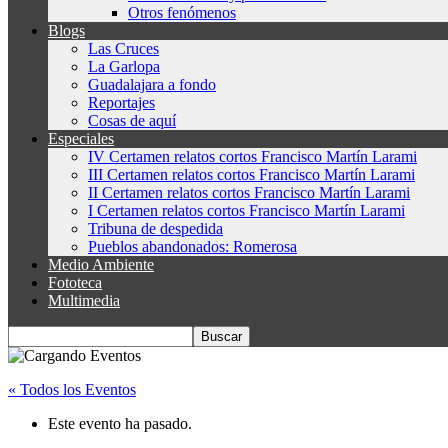
Otros fenómenos
Blogs
Las Cruces
La Garlopa
Guadalajara a fondo
Reportajes
Cosas de aquí
Especiales
IV Certamen relatos cortos Francisco Martín Larami
III Certamen relatos cortos Francisco Martín Larami
II Certamen relatos cortos Francisco Martín Larami
I Certamen relatos cortos Francisco Martín Larami
Tribuna de despedida
Pueblos abandonados: Romerosa
Medio Ambiente
Fototeca
Multimedia
« Todos los Eventos
Este evento ha pasado.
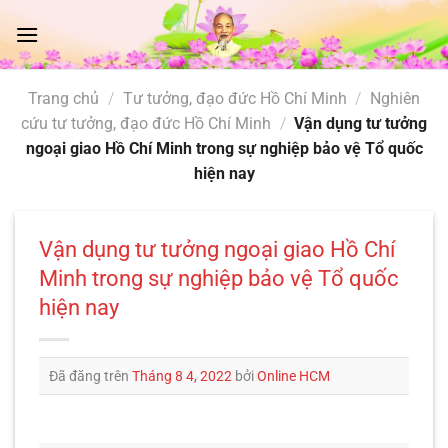
Chuyển
đến
nội
dung
Trang chủ
/
Tư tưởng, đạo đức Hồ Chí Minh
/
Nghiên
cứu tư tưởng, đạo đức Hồ Chí Minh
/
Vận dụng tư tưởng
ngoại giao Hồ Chí Minh trong sự nghiệp bảo vệ Tổ quốc
hiện nay
Vận dụng tư tưởng ngoại giao Hồ Chí
Minh trong sự nghiệp bảo vệ Tổ quốc
hiện nay
Đã đăng trên
Tháng 8 4, 2022
bởi
Online HCM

::::::

§ WHAT TO WORK ON:
Could you give the listing again exactly, minus its pictures?

§ RESULT OF THE EXERCISE:
Otros fenómenos
Blogs
Las Cruces
La Garlopa
Guadalajara a fondo
Reportajes
Cosas de aquí
Especiales
IV Certamen relatos cortos Francisco Martín Larami
III Certamen relatos cortos Francisco Martín Larami
II Certamen relatos cortos Francisco Martín Larami
I Certamen relatos cortos Francisco Martín Larami
Tribuna de despedida
Pueblos abandonados: Romerosa
Medio Ambiente
Fototeca
Multimedia
« Todos los Eventos
Este evento ha pasado.
Chuyển
đến
nội
dung
Trang chủ
/
Tư tưởng, đạo đức Hồ Chí Minh
/
Nghiên
cứu tư tưởng, đạo đức Hồ Chí Minh
/
Vận dụng tư tưởng
ngoại giao Hồ Chí Minh trong sự nghiệp bảo vệ Tổ quốc
hiện nay
Vận dụng tư tưởng ngoại giao Hồ Chí
Minh trong sự nghiệp bảo vệ Tổ quốc
hiện nay
Đã đăng trên
Tháng 8 4, 2022
bởi
Online HCM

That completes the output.